Deere Settlement Puts Repairs Back in the Shop
- 5 days ago
- 1 min read
The long-running right-to-repair fight just moved from lawsuit language to paperwork farmers may actually need to read. Fun, if your hobbies include court notices and rage-maintenance.
The fix: A federal court has preliminarily approved John Deere's proposed $99 million settlement in farmer-led antitrust litigation over equipment repair restrictions. The lawsuits alleged Deere limited access to diagnostic tools and pushed farmers toward authorized dealers, especially painful when equipment breaks during narrow planting or harvest windows.
Fine print season: The settlement would cover certain customers who paid Deere for repair services between January 10, 2018, and preliminary approval. Payouts are tied to alleged repair labor overcharges, not downtime, crop losses or the emotional damage of watching a tractor sit there like a very expensive lawn ornament.

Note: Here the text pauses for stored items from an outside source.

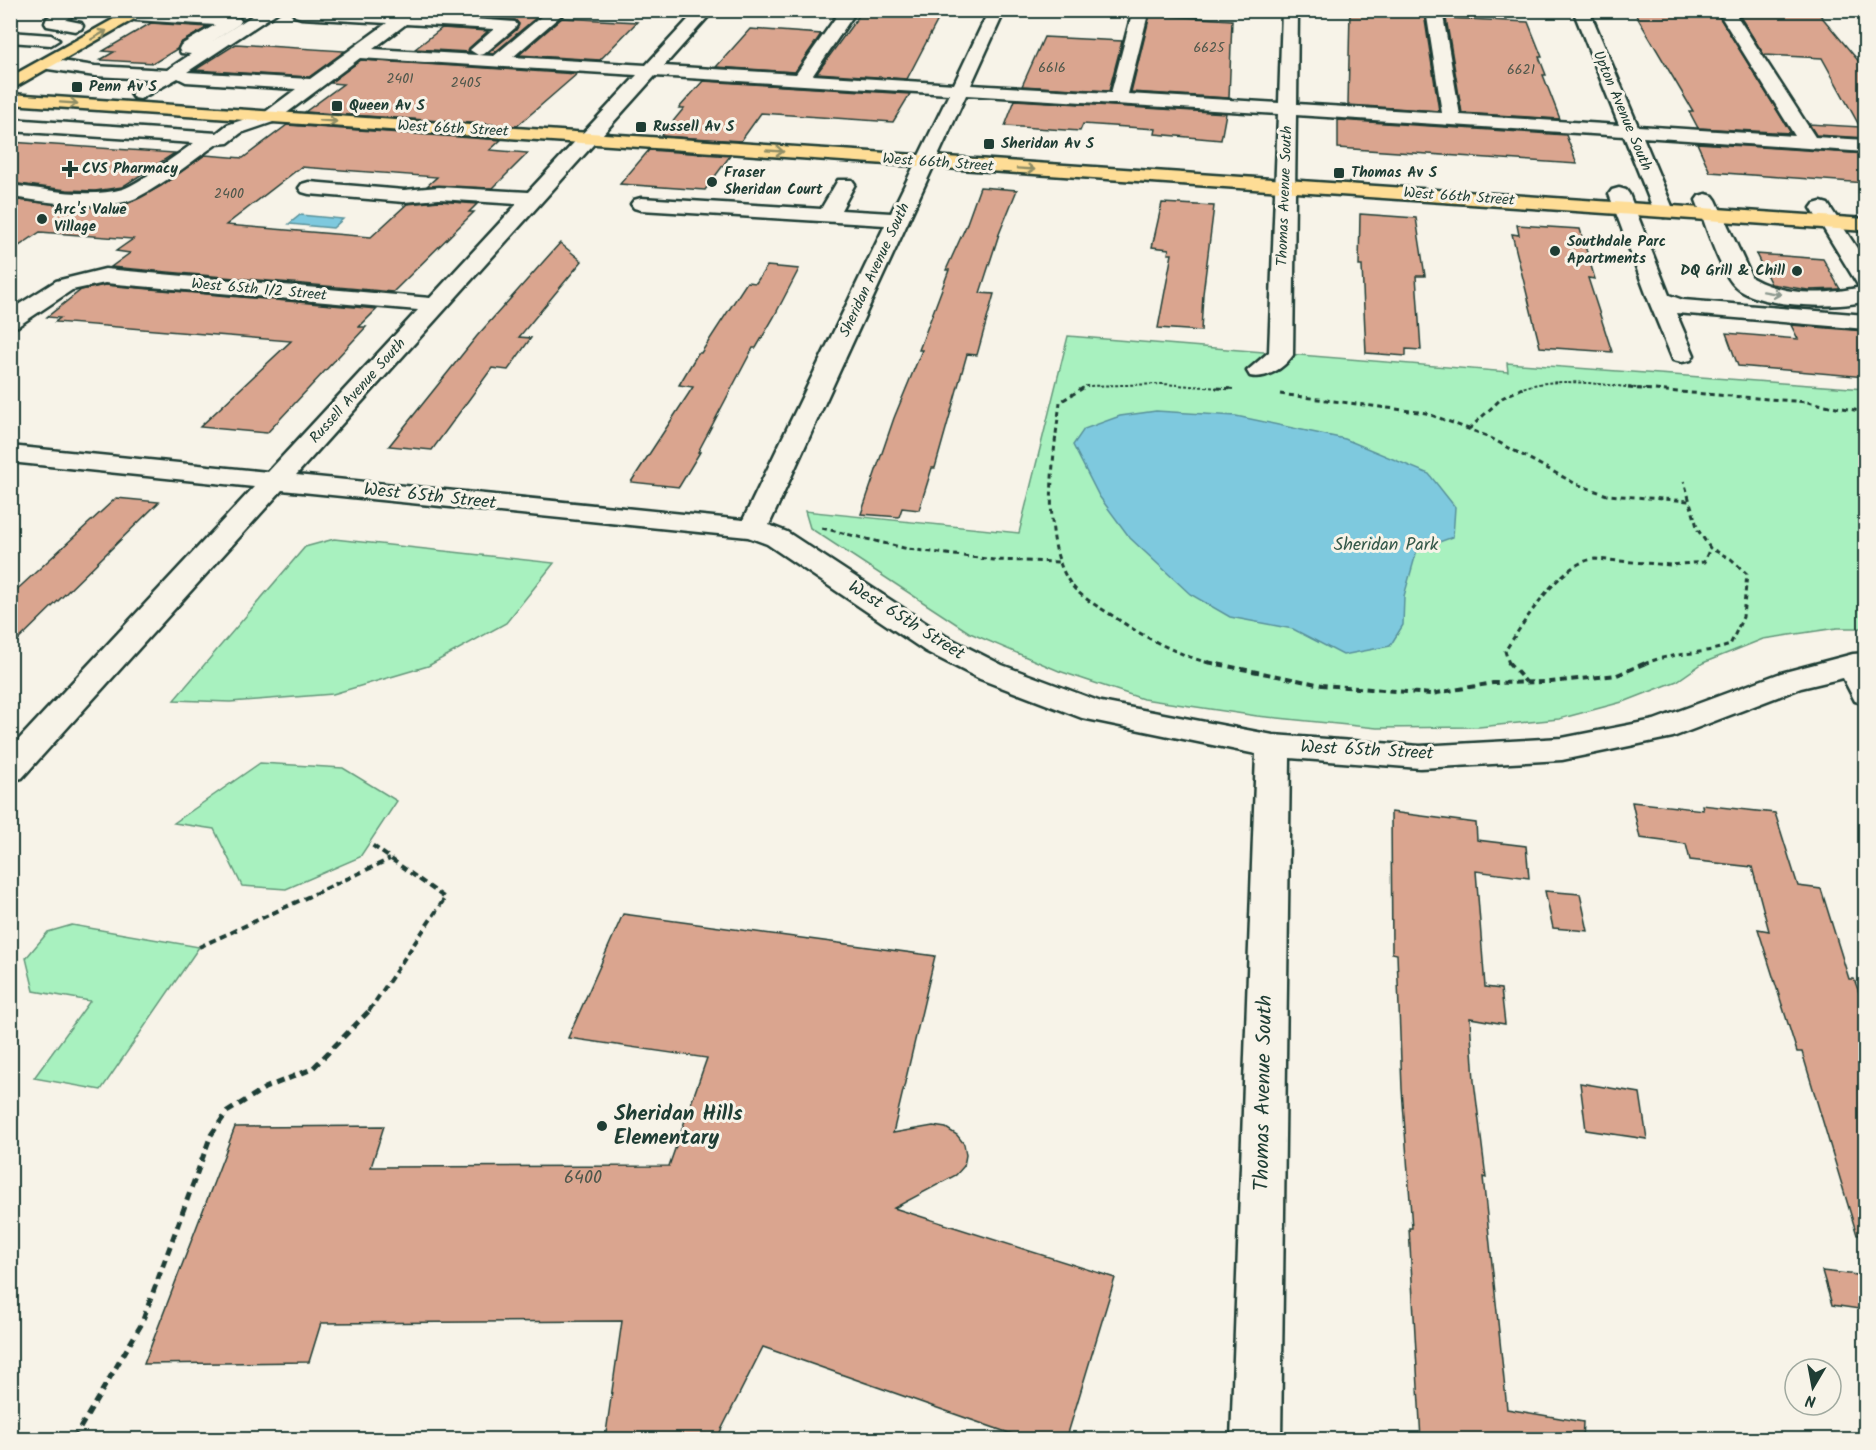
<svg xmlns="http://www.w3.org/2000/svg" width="1876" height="1450" font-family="Kalam,sans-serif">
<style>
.green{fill:#a8f1bf;stroke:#64977a;stroke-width:1.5}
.water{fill:#7ec9de;stroke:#58919a;stroke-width:1.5}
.building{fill:#daa58f;stroke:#1f3d34;stroke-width:1.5}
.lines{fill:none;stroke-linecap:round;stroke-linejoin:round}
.minor-casing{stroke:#1f3d34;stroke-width:5}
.major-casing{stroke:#1f3d34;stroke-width:5}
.path-far3{stroke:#1f3d34;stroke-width:2;stroke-dasharray:3 2;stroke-linecap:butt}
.path-far2{stroke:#1f3d34;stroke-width:3;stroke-dasharray:5 4;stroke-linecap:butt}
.path-far1{stroke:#1f3d34;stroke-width:4;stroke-dasharray:7 4.5;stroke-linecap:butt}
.path{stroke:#1f3d34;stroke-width:5;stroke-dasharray:8 6;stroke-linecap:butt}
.minor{fill:#f7f3e8;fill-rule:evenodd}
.major{fill:#fedd96;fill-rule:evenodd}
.oneway{stroke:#8e8d65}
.oneway2{stroke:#8b988e}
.poi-dot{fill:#1f3d34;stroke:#f7f3e8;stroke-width:2}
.labels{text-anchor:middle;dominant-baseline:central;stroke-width:6;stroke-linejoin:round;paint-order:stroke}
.far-number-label{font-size:14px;fill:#4e574b}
.far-poi-label{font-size:15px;font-weight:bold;fill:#1f3d34;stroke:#f7f3e8;text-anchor:start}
.far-street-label{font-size:15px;fill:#1f3d34;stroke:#f7f3e8}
.street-label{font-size:18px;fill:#1f3d34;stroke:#f7f3e8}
.park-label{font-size:18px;fill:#345849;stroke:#f7f3e8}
.near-number-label{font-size:18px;fill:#4e574b}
.near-street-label{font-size:21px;fill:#1f3d34;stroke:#f7f3e8}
.near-poi-label{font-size:21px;font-weight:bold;fill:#1f3d34;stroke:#f7f3e8;text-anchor:start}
</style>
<rect width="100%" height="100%" fill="#f7f3e8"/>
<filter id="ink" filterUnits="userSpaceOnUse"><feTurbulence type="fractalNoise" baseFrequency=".0167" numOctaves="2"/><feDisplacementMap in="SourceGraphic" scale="12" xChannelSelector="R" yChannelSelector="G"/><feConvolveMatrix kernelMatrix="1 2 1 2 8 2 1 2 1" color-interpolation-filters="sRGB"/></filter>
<g filter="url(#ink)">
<!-- green -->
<g class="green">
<path d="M 1068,336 L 1508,372 L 1507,363 L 1865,389 L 1865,628 L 1837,628 L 1763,639 L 1703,663 L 1677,681 L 1626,701 L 1559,719 L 1479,727 L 1377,728 L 1257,716 L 1143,699 L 1059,671 L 970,633 L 810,528 L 805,511 L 1019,533 Z"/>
<path d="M 334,539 L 554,563 L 506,623 L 428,666 L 333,694 L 230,702 L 174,700 L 305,547 Z"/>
<path d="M 260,763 L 343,768 L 397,801 L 360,857 L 286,889 L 242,886 L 214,829 L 174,823 Z"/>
<path d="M 72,925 L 199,947 L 101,1090 L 34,1078 L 90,1001 L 34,991 L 26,958 L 48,932 Z"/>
</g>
<!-- water -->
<g class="water">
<path d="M 300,215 L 343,219 L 333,228 L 289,224 Z"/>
<path d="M 1156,411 L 1236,416 L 1345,439 L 1429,474 L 1455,507 L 1453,537 L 1417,550 L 1404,596 L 1403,625 L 1390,646 L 1343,655 L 1293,629 L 1230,617 L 1190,594 L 1130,538 L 1099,496 L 1073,445 L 1084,429 L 1120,416 Z"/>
</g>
<!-- building -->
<g class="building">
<path d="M 174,10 L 241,10 L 233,15 Z"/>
<path d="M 863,10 L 941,14 L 907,79 L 817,73 Z"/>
<path d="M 1350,10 L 1424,14 L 1439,111 L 1348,105 Z"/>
<path d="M 1633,10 L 1715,10 L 1791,133 L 1698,128 L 1689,111 L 1693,111 Z"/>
<path d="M 1736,10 L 1816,10 L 1866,70 L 1866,138 L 1816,135 L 1809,124 L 1860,127 L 1822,58 L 1764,55 Z"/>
<path d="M 466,12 L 538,16 L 493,54 L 488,53 L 516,30 L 519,24 L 515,20 L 461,16 Z"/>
<path d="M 1150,15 L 1232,20 L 1229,98 L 1131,92 Z"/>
<path d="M 562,18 L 637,22 L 600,60 L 519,55 Z"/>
<path d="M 1446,18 L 1528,22 L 1542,57 L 1539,57 L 1546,75 L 1543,75 L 1560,119 L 1462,113 Z"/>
<path d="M 151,23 L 208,27 L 180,43 L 177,49 L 154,63 L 100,60 L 114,52 L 103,51 Z"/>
<path d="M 442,28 L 488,31 L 469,48 L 469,52 L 415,49 Z"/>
<path d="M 750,29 L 821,34 L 795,72 L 716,67 Z"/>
<path d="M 1044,37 L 1122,41 L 1109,91 L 1022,86 Z"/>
<path d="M 236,44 L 345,51 L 309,77 L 195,70 Z"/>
<path d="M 361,60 L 577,74 L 517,126 L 305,112 L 343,84 L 330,83 Z"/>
<path d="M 703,81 L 910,94 L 893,122 L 761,113 L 741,141 L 661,136 L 684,108 L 679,108 Z"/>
<path d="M 1015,100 L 1226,113 L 1221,140 L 1155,134 L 1156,129 L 1083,124 L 1080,131 L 1005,126 Z"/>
<path d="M 1338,120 L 1566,135 L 1577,164 L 1338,148 Z"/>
<path d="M 287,125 L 501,140 L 490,150 L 528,153 L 493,188 L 427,186 L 437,177 L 301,167 L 226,225 L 371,237 L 407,204 L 439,201 L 477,204 L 469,212 L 474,212 L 393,292 L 111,267 L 130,253 L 116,251 L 133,239 L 40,232 L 10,252 L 10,199 L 76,207 L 111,207 L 127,204 L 161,186 L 205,155 L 243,158 Z"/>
<path d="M 10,142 L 175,153 L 122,187 L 95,191 L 67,190 L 10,183 Z"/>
<path d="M 1697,143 L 1866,154 L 1866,183 L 1710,172 Z"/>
<path d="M 649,150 L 730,156 L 705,190 L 620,184 Z"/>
<path d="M 980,187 L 1017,190 L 999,234 L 980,293 L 994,294 L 977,355 L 967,354 L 935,468 L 932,468 L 919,510 L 902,508 L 899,517 L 861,514 L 894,418 L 922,350 L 919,350 L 949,270 L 946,270 L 966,226 Z"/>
<path d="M 1162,203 L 1214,206 L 1203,294 L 1201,331 L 1158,328 L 1172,254 L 1168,254 L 1169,249 L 1152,247 Z"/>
<path d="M 1360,214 L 1416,218 L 1425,276 L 1416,276 L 1421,350 L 1406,349 L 1406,356 L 1366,353 L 1362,266 L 1359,266 Z"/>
<path d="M 1517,225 L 1580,229 L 1595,279 L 1588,278 L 1612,352 L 1540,347 L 1512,234 L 1519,235 Z"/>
<path d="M 560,243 L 582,261 L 519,337 L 531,338 L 508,370 L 492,368 L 432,450 L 389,446 L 477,336 Z"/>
<path d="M 1756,254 L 1823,259 L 1840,289 L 1808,290 L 1771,284 Z"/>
<path d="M 767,266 L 799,269 L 774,317 L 756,348 L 753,348 L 698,452 L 700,452 L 679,487 L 631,482 L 693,387 L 679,385 L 698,353 L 701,353 L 747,282 L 756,283 Z"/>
<path d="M 105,285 L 377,309 L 359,327 L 366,327 L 267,433 L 200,427 L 291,341 L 55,322 L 60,318 L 47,317 L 81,290 Z"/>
<path d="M 1791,325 L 1864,331 L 1866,377 L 1738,366 L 1726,333 L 1798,339 Z"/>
<path d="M 116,498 L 159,502 L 10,648 L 10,596 Z"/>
<path d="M 1632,802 L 1703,810 L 1702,805 L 1775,813 L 1798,886 L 1821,889 L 1849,979 L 1854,979 L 1866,1011 L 1866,1234 L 1857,1235 L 1802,1052 L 1797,1052 L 1758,929 L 1769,931 L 1752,867 L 1690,860 L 1686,844 L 1640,838 Z"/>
<path d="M 1391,812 L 1476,823 L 1477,840 L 1526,846 L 1529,878 L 1476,871 L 1485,987 L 1501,989 L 1505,1024 L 1470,1018 L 1474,1081 L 1486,1178 L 1483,1177 L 1507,1409 L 1583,1422 L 1582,1440 L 1421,1440 L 1409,1228 L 1412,1228 L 1402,1089 L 1397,954 L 1392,953 Z"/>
<path d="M 1545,891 L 1580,894 L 1588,931 L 1553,928 Z"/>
<path d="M 623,914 L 935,956 L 893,1133 L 933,1126 L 946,1128 L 957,1135 L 964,1144 L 966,1155 L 964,1166 L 956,1175 L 894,1208 L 1115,1278 L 1066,1440 L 1029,1440 L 763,1347 L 716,1440 L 605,1440 L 622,1321 L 321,1323 L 309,1362 L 144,1364 L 235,1127 L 384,1126 L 371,1167 L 669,1166 L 707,1058 L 568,1038 Z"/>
<path d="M 1580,1083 L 1640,1093 L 1647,1139 L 1586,1130 Z"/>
<path d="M 1822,1271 L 1866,1276 L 1866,1310 L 1832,1305 Z"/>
</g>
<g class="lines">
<!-- minor casing -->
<g class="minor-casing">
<g id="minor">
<path d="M 60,10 L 80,10 L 66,20 L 81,23 L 83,26 L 81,29 L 75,31 L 47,26 L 45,23 L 47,18 Z"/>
<path d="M 140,10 L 239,18 L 241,21 L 239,24 L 205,46 L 261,10 L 281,10 L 187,72 L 310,79 L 387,23 L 301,18 L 295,16 L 293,13 L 295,10 L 400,14 L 404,10 L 423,10 L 418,15 L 515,22 L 517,25 L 515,28 L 484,54 L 478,55 L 470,50 L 494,29 L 406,24 L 373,49 L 494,56 L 549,10 L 567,10 L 513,57 L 646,65 L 697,10 L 714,10 L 664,66 L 796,74 L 841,10 L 857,10 L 813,75 L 954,84 L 989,10 L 1005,10 L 971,85 L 1111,93 L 1133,10 L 1149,10 L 1128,94 L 1279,103 L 1282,10 L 1298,10 L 1297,104 L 1442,113 L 1426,10 L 1442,10 L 1460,115 L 1619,125 L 1573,10 L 1589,10 L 1638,126 L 1795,136 L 1717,10 L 1733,10 L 1815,137 L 1866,140 L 1866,152 L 1643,137 L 1674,211 L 1671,215 L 1664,217 L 1657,215 L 1654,211 L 1624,136 L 1296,115 L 1293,355 C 1284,368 1266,380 1250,376 L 1247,371 L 1269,352 L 1278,114 L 966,95 L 769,525 L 787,532 L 947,637 L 1002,665 L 1101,702 L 1273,735 L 1420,746 L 1562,738 L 1654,720 L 1781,673 L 1853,654 L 1866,653 L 1866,704 L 1855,701 L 1843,678 L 1801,688 L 1673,737 L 1562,760 L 1420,768 L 1290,758 L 1281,1440 L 1231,1440 L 1256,754 L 1082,718 L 980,679 L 925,651 L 767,544 L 748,537 L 282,490 L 22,778 L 10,781 L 10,749 L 254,487 L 10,462 L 10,446 L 268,472 L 418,310 L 105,283 L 72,290 L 18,326 L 10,328 L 10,310 L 56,281 L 105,269 L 430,298 L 517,204 L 439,199 L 404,202 L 309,194 L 302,192 L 299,188 L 302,184 L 309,182 L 404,190 L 439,187 L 528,192 L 637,75 L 360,58 L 276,121 L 241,133 L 228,143 L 217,144 C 192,161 167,182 140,196 C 107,214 46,201 10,197 L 10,185 C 46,189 87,199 123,189 C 139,184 177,154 194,143 L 10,131 L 10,119 L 217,133 L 227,125 L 264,113 L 296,89 L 186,82 L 178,78 L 140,99 L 134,98 L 131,94 L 151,79 L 95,76 L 48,69 L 42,68 L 39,64 L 42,60 L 48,59 L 95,66 L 167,70 L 191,54 L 181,53 L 179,49 L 181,45 L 215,25 L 135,20 L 127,15 L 129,12 ZM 655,76 L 949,94 L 891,213 L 841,210 L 855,184 L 852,180 L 838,180 L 821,209 L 641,198 L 634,200 L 631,204 L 634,208 L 641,210 L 885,225 L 743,520 L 296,475 Z"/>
<path d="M 10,32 L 51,35 L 59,40 L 51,45 L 10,42 Z"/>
<path d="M 1619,188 L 1626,190 L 1629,194 L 1669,295 L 1683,300 L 1866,315 L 1866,329 L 1676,313 L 1694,355 L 1691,360 L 1682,362 L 1673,360 L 1648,299 L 1609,194 L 1612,190 Z"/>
<path d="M 1706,194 L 1713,196 L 1716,200 L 1752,278 C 1785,297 1830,295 1865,286 L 1858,285 L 1811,208 L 1814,204 L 1821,202 L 1828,204 L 1866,262 L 1866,301 C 1838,309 1758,308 1736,287 C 1720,273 1705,222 1696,200 L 1699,196 Z"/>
</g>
</g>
<!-- major casing -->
<g class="major-casing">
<g id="major">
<path d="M 130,10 L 150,10 L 10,90 L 10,77 Z"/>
<path d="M 10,94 L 1866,219 L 1866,231 L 10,104 Z"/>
</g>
</g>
<!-- path-far3 -->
<g class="path-far3">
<path d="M 1081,389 L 1086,386 L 1163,384 L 1233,389"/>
<path d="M 1519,389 C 1558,375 1606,386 1647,389"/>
</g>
<!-- path-far2 -->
<g class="path-far2">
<path d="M 1083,388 L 1060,402 C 1054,452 1037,554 1078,592 C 1090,603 1106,611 1119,620 C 1145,638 1185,658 1214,664"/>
<path d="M 1216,388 L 1233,389"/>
<path d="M 1628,388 L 1807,402 L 1866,412"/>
<path d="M 1280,394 L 1426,413 L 1487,436 L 1576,484 L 1607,495 L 1690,501"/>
<path d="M 1469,429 L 1502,398 L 1523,388"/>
<path d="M 822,528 L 908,549 L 994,560 L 1058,562"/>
<path d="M 1509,664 L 1505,651 C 1523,624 1560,561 1595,559 L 1670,565 L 1704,562 L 1710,548"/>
<path d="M 1644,664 C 1671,652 1702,655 1730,645 L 1743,617 L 1747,574 L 1731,559 L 1710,548 L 1698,530 L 1684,481"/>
</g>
<!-- path-far1 -->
<g class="path-far1">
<path d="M 1207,662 L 1322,685 L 1431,694 L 1493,683 L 1551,682 L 1617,675 L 1648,662"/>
<path d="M 1508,662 L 1526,682"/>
<path d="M 199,947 L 390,859"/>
<path d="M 369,1011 L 445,898 L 369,843"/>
</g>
<!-- path -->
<path class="path" d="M 73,1440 L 141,1325 L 211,1135 L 227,1112 L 265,1088 L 312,1069 L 370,1010"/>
<!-- minor -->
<use href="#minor" class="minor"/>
<!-- major -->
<use href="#major" class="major"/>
</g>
<!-- one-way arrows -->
<defs><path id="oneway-shaft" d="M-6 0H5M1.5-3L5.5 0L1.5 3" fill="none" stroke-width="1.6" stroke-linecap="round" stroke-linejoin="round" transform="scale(1.5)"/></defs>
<g class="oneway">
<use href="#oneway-shaft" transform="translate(99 35) rotate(-30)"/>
<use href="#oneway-shaft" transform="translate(69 103) rotate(4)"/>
<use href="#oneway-shaft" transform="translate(328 121) rotate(4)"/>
<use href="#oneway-shaft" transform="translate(775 151) rotate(4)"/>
<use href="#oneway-shaft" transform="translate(1026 169) rotate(4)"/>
</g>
<use class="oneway2" href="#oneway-shaft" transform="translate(1772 293) rotate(10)"/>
</g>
<!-- markers -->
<g class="poi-dot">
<rect x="71" y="81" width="12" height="12" rx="3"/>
<rect x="331" y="100" width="12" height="12" rx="3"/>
<rect x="635" y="121" width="12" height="12" rx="3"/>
<rect x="983" y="138" width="12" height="12" rx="3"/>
<path d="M67 160h6v6h6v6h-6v6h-6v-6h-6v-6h6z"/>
<rect x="1333" y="167" width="12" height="12" rx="3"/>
<circle cx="712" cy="182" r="6"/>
<circle cx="42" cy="219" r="6"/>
<circle cx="1555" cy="251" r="6"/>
<circle cx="1797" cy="271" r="6"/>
<circle cx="602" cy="1126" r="6"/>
</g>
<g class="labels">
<!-- far-number labels -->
<g class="far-number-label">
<text x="1209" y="48">6625</text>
<text x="1052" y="68">6616</text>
<text x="1521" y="70">6621</text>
<text x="400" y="79">2401</text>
<text x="466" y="83">2405</text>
<text x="229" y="194">2400</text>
</g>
<!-- far-poi labels -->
<g class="far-poi-label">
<text x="89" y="87">Penn Av S</text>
<text x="349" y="106">Queen Av S</text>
<text x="653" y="127">Russell Av S</text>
<text x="1001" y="144">Sheridan Av S</text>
<text x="82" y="169">CVS Pharmacy</text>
<text x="724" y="173">Fraser<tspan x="724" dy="17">Sheridan Court</tspan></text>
<text x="1351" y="173">Thomas Av S</text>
<text x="54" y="210">Arc's Value<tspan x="54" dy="17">Village</tspan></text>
<text x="1567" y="242">Southdale Parc<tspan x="1567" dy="17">Apartments</tspan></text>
<text x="1785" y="271" text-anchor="end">DQ Grill &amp; Chill</text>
</g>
<!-- far-street labels -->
<g class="far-street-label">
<text transform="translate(1622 111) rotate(67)">Upton Avenue South</text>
<text transform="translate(453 129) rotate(3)">West 66th Street</text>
<text transform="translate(938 163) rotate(4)">West 66th Street</text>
<text transform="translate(1285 196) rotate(-88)">Thomas Avenue South</text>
<text transform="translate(1459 197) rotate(4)">West 66th Street</text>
<text transform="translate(875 270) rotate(-65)">Sheridan Avenue South</text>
<text transform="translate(259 290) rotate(5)">West 65th 1/2 Street</text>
<text transform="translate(358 391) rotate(-48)">Russell Avenue South</text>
</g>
<!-- street labels -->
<g class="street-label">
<text transform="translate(430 497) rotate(6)">West 65th Street</text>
<text transform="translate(906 621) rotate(32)">West 65th Street</text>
<text transform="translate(1367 751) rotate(3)">West 65th Street</text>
</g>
<!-- park labels -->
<g class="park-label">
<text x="1386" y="545">Sheridan Park</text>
</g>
<!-- near-number labels -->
<g class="near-number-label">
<text x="583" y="1178">6400</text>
</g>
<!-- near-street labels -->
<g class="near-street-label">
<text transform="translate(1264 1093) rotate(-89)">Thomas Avenue South</text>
</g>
<!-- near-poi labels -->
<g class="near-poi-label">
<text x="614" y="1114">Sheridan Hills<tspan x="614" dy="24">Elementary</tspan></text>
</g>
</g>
<!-- margin -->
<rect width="1876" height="1450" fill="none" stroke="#f7f3e8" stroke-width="36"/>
<rect x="18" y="18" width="1840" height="1414" fill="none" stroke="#1f3d34" stroke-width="2" filter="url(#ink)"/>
<!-- north arrow -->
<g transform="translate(1813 1387) rotate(190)"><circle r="28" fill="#f7f3e8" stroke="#a1aaa0" stroke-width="1.5"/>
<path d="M0-4.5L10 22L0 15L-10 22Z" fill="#1f3d34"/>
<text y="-9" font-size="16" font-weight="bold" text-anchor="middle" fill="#1f3d34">N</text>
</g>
</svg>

Toolshed update: Deere has also agreed to provide repair resources for a 10-year period and make tools available that help farmers and independent repair providers diagnose and fix equipment without always going through an authorized dealer.

Why it matters: This is bigger than one green machine. Right-to-repair has become a movement across agriculture, tech and consumer products. For farmers, access is not philosophical. It is the difference between getting back in the field and watching the weather window slam shut.